» **Exercise directions**
Would you write out the data below exactly, with every line intact?

[Records drawn from a dataset]

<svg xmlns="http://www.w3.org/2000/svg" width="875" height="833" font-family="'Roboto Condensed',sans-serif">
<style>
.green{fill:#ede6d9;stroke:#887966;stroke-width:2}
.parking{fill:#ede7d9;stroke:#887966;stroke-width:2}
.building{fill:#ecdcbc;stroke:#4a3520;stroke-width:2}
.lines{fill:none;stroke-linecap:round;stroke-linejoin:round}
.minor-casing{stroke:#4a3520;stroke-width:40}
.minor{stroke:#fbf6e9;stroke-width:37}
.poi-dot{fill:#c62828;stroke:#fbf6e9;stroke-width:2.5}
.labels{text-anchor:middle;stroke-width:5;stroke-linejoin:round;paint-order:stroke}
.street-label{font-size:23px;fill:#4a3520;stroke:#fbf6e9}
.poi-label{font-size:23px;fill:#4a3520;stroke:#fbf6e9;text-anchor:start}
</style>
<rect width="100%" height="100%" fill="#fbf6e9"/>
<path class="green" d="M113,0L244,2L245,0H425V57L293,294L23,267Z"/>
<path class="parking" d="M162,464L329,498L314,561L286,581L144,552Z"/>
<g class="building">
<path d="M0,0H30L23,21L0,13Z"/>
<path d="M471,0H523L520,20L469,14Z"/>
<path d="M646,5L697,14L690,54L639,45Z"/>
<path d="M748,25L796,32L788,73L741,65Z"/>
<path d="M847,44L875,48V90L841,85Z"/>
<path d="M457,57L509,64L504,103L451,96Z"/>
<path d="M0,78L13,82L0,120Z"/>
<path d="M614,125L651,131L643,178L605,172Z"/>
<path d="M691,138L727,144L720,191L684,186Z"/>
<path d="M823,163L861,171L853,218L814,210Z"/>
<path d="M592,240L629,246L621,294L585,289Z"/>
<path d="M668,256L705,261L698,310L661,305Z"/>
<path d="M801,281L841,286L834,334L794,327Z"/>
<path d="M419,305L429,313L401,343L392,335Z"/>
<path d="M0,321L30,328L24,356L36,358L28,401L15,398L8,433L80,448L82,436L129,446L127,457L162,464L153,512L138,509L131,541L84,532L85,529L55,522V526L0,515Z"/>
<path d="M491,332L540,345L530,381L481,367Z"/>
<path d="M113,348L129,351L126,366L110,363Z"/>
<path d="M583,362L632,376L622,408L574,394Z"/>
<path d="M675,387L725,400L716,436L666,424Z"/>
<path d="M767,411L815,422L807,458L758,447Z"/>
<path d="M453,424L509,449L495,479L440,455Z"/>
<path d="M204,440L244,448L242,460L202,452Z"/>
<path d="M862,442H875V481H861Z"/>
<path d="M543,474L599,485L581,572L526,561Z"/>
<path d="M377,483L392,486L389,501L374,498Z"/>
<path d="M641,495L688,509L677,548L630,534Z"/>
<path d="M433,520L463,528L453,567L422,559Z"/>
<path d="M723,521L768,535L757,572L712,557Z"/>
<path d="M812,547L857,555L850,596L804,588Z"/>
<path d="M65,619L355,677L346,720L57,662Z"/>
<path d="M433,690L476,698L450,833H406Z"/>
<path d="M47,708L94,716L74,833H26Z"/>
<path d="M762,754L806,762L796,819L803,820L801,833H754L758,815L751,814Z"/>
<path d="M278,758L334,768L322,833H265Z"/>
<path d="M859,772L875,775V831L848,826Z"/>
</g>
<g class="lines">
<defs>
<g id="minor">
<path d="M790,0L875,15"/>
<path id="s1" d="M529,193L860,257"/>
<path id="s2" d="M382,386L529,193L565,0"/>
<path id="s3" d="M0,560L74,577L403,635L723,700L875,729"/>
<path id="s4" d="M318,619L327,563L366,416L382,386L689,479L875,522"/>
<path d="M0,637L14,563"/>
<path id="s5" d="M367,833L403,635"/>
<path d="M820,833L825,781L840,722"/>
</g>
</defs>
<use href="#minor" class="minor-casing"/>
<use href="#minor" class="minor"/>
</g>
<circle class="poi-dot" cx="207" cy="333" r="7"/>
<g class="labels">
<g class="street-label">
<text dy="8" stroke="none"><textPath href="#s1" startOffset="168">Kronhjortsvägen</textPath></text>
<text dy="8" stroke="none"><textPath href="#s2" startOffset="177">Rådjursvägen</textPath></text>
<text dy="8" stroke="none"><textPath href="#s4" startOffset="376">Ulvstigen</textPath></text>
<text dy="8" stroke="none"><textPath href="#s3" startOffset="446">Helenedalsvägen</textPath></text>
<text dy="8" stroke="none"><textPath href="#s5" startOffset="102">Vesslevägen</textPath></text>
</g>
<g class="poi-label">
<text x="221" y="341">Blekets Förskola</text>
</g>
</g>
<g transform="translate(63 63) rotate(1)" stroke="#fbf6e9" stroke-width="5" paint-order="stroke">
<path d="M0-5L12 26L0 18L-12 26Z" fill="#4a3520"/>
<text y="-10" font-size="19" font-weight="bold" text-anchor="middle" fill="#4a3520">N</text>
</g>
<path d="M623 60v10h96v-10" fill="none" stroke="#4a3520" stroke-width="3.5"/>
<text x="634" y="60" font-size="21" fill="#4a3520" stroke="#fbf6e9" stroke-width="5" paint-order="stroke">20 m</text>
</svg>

» **Answer space**
<svg xmlns="http://www.w3.org/2000/svg" width="875" height="833" font-family="'Roboto Condensed',sans-serif">
<style>
.green{fill:#ede6d9;stroke:#887966;stroke-width:2}
.parking{fill:#ede7d9;stroke:#887966;stroke-width:2}
.building{fill:#ecdcbc;stroke:#4a3520;stroke-width:2}
.lines{fill:none;stroke-linecap:round;stroke-linejoin:round}
.minor-casing{stroke:#4a3520;stroke-width:40}
.minor{stroke:#fbf6e9;stroke-width:37}
.poi-dot{fill:#c62828;stroke:#fbf6e9;stroke-width:2.5}
.labels{text-anchor:middle;stroke-width:5;stroke-linejoin:round;paint-order:stroke}
.street-label{font-size:23px;fill:#4a3520;stroke:#fbf6e9}
.poi-label{font-size:23px;fill:#4a3520;stroke:#fbf6e9;text-anchor:start}
</style>
<rect width="100%" height="100%" fill="#fbf6e9"/>
<path class="green" d="M113,0L244,2L245,0H425V57L293,294L23,267Z"/>
<path class="parking" d="M162,464L329,498L314,561L286,581L144,552Z"/>
<g class="building">
<path d="M0,0H30L23,21L0,13Z"/>
<path d="M471,0H523L520,20L469,14Z"/>
<path d="M646,5L697,14L690,54L639,45Z"/>
<path d="M748,25L796,32L788,73L741,65Z"/>
<path d="M847,44L875,48V90L841,85Z"/>
<path d="M457,57L509,64L504,103L451,96Z"/>
<path d="M0,78L13,82L0,120Z"/>
<path d="M614,125L651,131L643,178L605,172Z"/>
<path d="M691,138L727,144L720,191L684,186Z"/>
<path d="M823,163L861,171L853,218L814,210Z"/>
<path d="M592,240L629,246L621,294L585,289Z"/>
<path d="M668,256L705,261L698,310L661,305Z"/>
<path d="M801,281L841,286L834,334L794,327Z"/>
<path d="M419,305L429,313L401,343L392,335Z"/>
<path d="M0,321L30,328L24,356L36,358L28,401L15,398L8,433L80,448L82,436L129,446L127,457L162,464L153,512L138,509L131,541L84,532L85,529L55,522V526L0,515Z"/>
<path d="M491,332L540,345L530,381L481,367Z"/>
<path d="M113,348L129,351L126,366L110,363Z"/>
<path d="M583,362L632,376L622,408L574,394Z"/>
<path d="M675,387L725,400L716,436L666,424Z"/>
<path d="M767,411L815,422L807,458L758,447Z"/>
<path d="M453,424L509,449L495,479L440,455Z"/>
<path d="M204,440L244,448L242,460L202,452Z"/>
<path d="M862,442H875V481H861Z"/>
<path d="M543,474L599,485L581,572L526,561Z"/>
<path d="M377,483L392,486L389,501L374,498Z"/>
<path d="M641,495L688,509L677,548L630,534Z"/>
<path d="M433,520L463,528L453,567L422,559Z"/>
<path d="M723,521L768,535L757,572L712,557Z"/>
<path d="M812,547L857,555L850,596L804,588Z"/>
<path d="M65,619L355,677L346,720L57,662Z"/>
<path d="M433,690L476,698L450,833H406Z"/>
<path d="M47,708L94,716L74,833H26Z"/>
<path d="M762,754L806,762L796,819L803,820L801,833H754L758,815L751,814Z"/>
<path d="M278,758L334,768L322,833H265Z"/>
<path d="M859,772L875,775V831L848,826Z"/>
</g>
<g class="lines">
<defs>
<g id="minor">
<path d="M790,0L875,15"/>
<path id="s1" d="M529,193L860,257"/>
<path id="s2" d="M382,386L529,193L565,0"/>
<path id="s3" d="M0,560L74,577L403,635L723,700L875,729"/>
<path id="s4" d="M318,619L327,563L366,416L382,386L689,479L875,522"/>
<path d="M0,637L14,563"/>
<path id="s5" d="M367,833L403,635"/>
<path d="M820,833L825,781L840,722"/>
</g>
</defs>
<use href="#minor" class="minor-casing"/>
<use href="#minor" class="minor"/>
</g>
<circle class="poi-dot" cx="207" cy="333" r="7"/>
<g class="labels">
<g class="street-label">
<text dy="8" stroke="none"><textPath href="#s1" startOffset="168">Kronhjortsvägen</textPath></text>
<text dy="8" stroke="none"><textPath href="#s2" startOffset="177">Rådjursvägen</textPath></text>
<text dy="8" stroke="none"><textPath href="#s4" startOffset="376">Ulvstigen</textPath></text>
<text dy="8" stroke="none"><textPath href="#s3" startOffset="446">Helenedalsvägen</textPath></text>
<text dy="8" stroke="none"><textPath href="#s5" startOffset="102">Vesslevägen</textPath></text>
</g>
<g class="poi-label">
<text x="221" y="341">Blekets Förskola</text>
</g>
</g>
<g transform="translate(63 63) rotate(1)" stroke="#fbf6e9" stroke-width="5" paint-order="stroke">
<path d="M0-5L12 26L0 18L-12 26Z" fill="#4a3520"/>
<text y="-10" font-size="19" font-weight="bold" text-anchor="middle" fill="#4a3520">N</text>
</g>
<path d="M623 60v10h96v-10" fill="none" stroke="#4a3520" stroke-width="3.5"/>
<text x="634" y="60" font-size="21" fill="#4a3520" stroke="#fbf6e9" stroke-width="5" paint-order="stroke">20 m</text>
</svg>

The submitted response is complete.